The remaster does help, adding a much-needed suspend feature that allows you to save and quit even if you’re not at save point, as well as a Merciful mode that tones down the game’s difficulty. The rest of the remaster’s additions are more standard fare: models and textures look better, and there are both English and Japanese voice over options, subtitles in German, Italian, and Spanish.
“The remaster is extremely faithful to the original PS2 release, for better or worse. While that means preserving the original’s brilliant art, deep combat, and wonderful soundtrack, it also means that this feels very much like a PS2 game. “
The remaster is extremely faithful to the original PS2 release, for better or worse. While that means preserving the original’s brilliant art, deep combat, and wonderful soundtrack, it also means that this feels very much like a PS2 game. The world often feels empty, even for a post-apocalyptic setting, and I can’t count how many times I entered a small room to find a single NPC with one line of dialogue and nothing else. Doubtless much of this stems from its origins as a PS2 title, but it can be jarring for someone new to the game.

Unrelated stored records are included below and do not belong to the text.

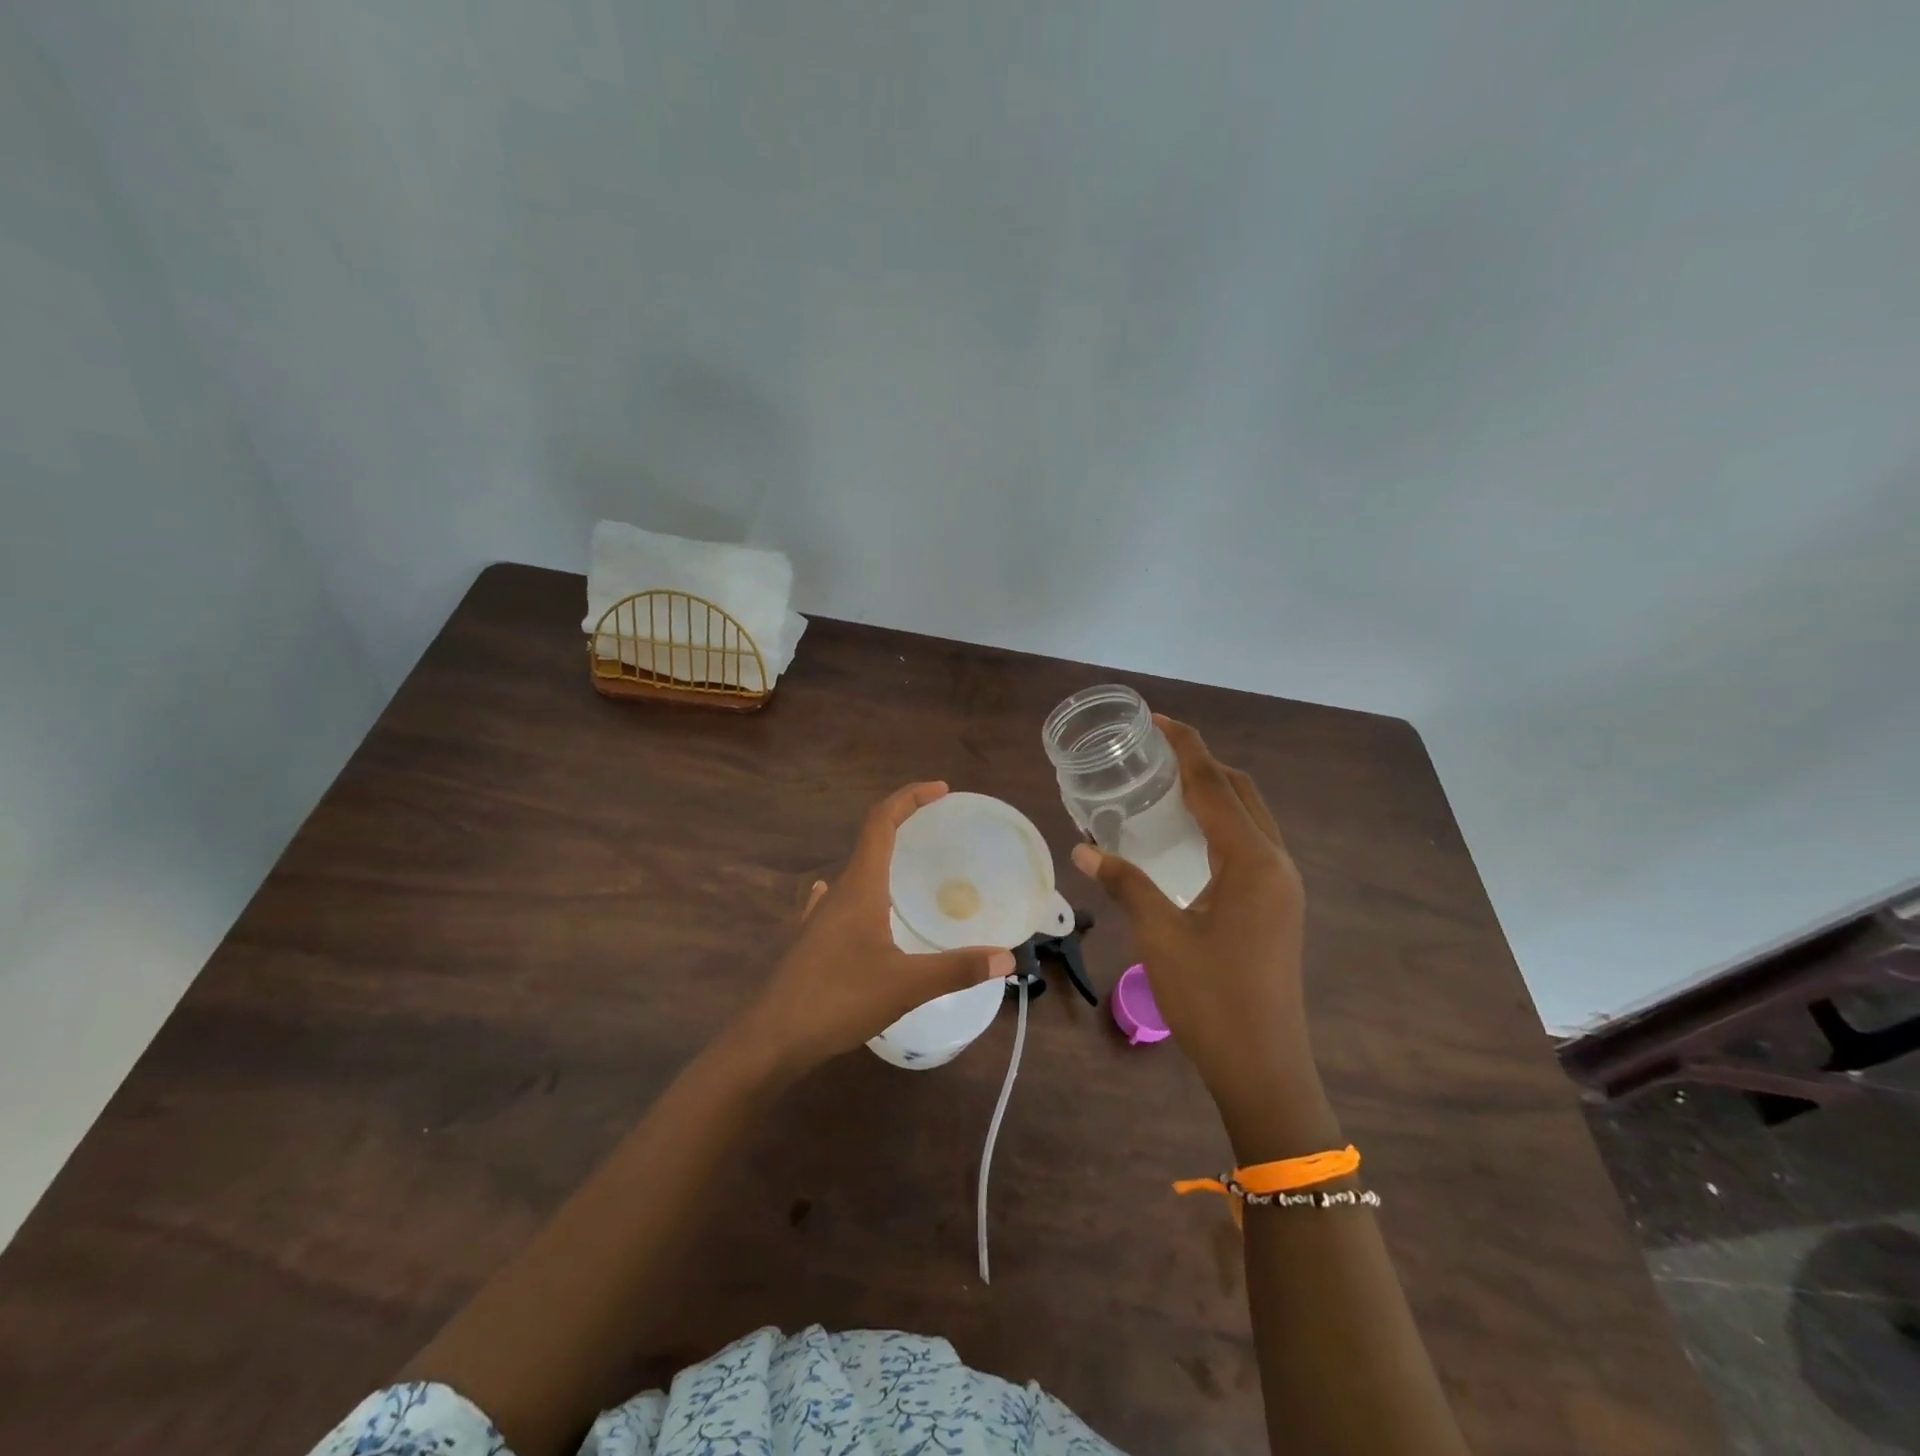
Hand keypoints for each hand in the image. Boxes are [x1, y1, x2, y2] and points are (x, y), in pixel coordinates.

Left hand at [737, 782, 1014, 1076]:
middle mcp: (838, 892)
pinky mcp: (812, 940)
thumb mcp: (905, 985)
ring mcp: (820, 916)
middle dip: (904, 823)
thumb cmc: (838, 1000)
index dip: (910, 798)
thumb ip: (957, 969)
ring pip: (856, 871)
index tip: (941, 790)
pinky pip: (841, 900)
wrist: (772, 1038)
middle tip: (940, 827)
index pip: (881, 822)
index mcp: (860, 887)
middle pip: (871, 840)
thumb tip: (1007, 958)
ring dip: (884, 856)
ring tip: (912, 866)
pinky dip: (862, 889)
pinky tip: (862, 906)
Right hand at [1071, 718, 1311, 1130]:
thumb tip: (1084, 849)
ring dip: (1213, 792)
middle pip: (1240, 792)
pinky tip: (1187, 835)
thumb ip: (1126, 883)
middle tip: (1155, 750)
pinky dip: (1220, 823)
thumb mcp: (1161, 935)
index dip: (1186, 747)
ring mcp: (1281, 887)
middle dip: (1202, 763)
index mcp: (1253, 862)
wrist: (1263, 1067)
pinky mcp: (1276, 906)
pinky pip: (1249, 844)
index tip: (1155, 719)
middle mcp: (1275, 863)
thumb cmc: (1211, 999)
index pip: (1215, 785)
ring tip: (1166, 783)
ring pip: (1249, 818)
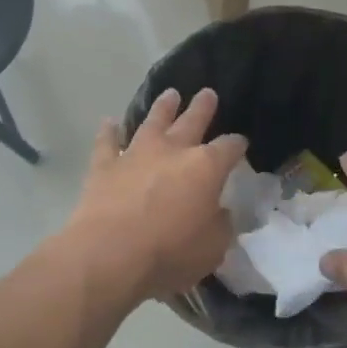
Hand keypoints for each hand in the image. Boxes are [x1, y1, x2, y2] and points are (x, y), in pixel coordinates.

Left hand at [61, 88, 246, 307]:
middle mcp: (173, 151)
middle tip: (208, 93)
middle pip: (192, 121)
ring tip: (170, 94)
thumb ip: (220, 225)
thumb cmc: (170, 252)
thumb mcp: (213, 247)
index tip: (241, 143)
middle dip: (202, 108)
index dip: (237, 144)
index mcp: (206, 168)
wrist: (110, 254)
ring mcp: (136, 154)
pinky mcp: (105, 166)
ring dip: (163, 108)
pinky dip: (109, 131)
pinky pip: (107, 142)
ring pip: (152, 122)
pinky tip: (109, 122)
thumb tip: (219, 212)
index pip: (229, 148)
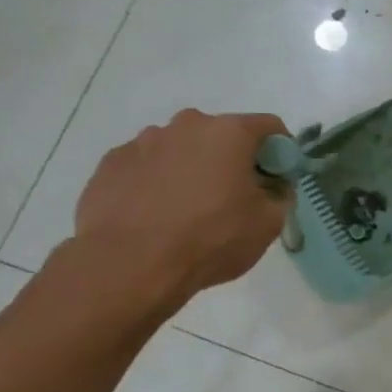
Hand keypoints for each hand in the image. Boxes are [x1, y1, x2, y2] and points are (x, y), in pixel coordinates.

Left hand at [71, 109, 290, 308]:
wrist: (129, 265)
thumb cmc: (211, 239)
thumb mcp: (268, 224)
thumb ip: (280, 196)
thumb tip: (273, 187)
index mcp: (228, 133)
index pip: (269, 127)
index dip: (281, 151)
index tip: (278, 178)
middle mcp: (185, 126)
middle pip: (220, 135)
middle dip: (232, 159)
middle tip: (234, 197)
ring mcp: (142, 142)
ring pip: (180, 150)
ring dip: (192, 169)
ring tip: (188, 210)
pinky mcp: (110, 164)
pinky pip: (146, 167)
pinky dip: (157, 183)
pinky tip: (156, 215)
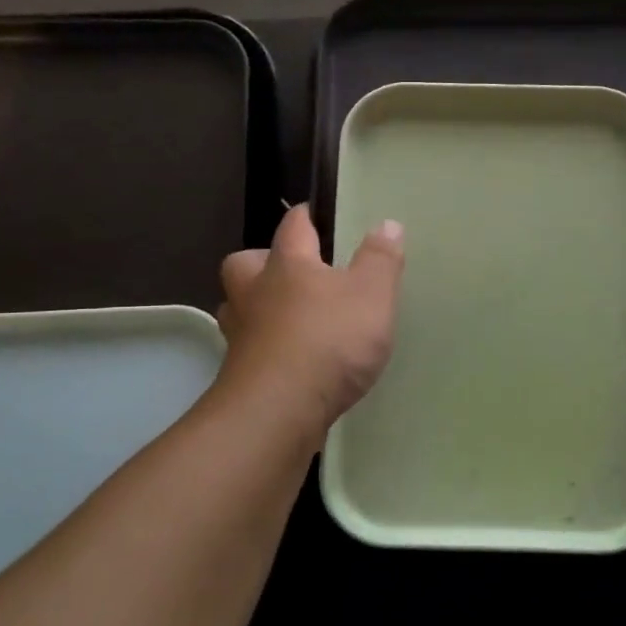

Still, the game holds up remarkably well if you can get over its difficulty and lack of plot. If I have one criticism of Nocturne, it’s this: the game does a very poor job of teaching you how to play it. It’s easy to breeze through everything before the Matador fight without using any of the game’s interesting systems. While Nocturne does mention things like fusion and how the combat system works, it generally doesn’t show you how to or require you how to use them until you get to the Matador fight, at which point the difficulty curve skyrockets. Matador is really where the game starts, but it’s easy to imagine players getting bored before then or quitting when they get there because they don’t understand what to do. I’ll be honest: had I not had to play the game for review, I probably would have stopped a few hours in because of how dull the opening hours are. All of that changes once you get past Matador, but you have to get there first, and that will take most players several hours. And then you have to fight him. For most players, that will likely be extremely hard, and many will probably quit there, even with the option to lower the difficulty.
So the question remains: is the HD Remaster worth it? It’s undoubtedly the best version of Nocturne, and the new additions are welcome touches. If you can get past the game’s obvious PS2-era origins, barebones plot, rather boring tutorial, and extreme difficulty curve, you’ll likely have a good time. The combat, art, music, and setting are that good. If not, Nocturne will remain little more than a curiosity, the most famous part of the series that spawned Persona, a remnant of a past world, much like the Demi-fiend himself.
This game was reviewed on the PlayStation 4.
Everything looks and sounds good. Merciful is a nice addition for folks who just want to see the story. A deep and engaging combat system. The suspend feature is great. Voice acting is a good addition.
The tutorial does a poor job of teaching you how to play. The game’s opening is pretty long and rather dull. An unforgiving difficulty curve. The world often feels empty.
Nocturne’s PS2 origins are obvious, but players who can get past the intense difficulty curve and barebones plot will find a great RPG that rewards mastery of its combat systems.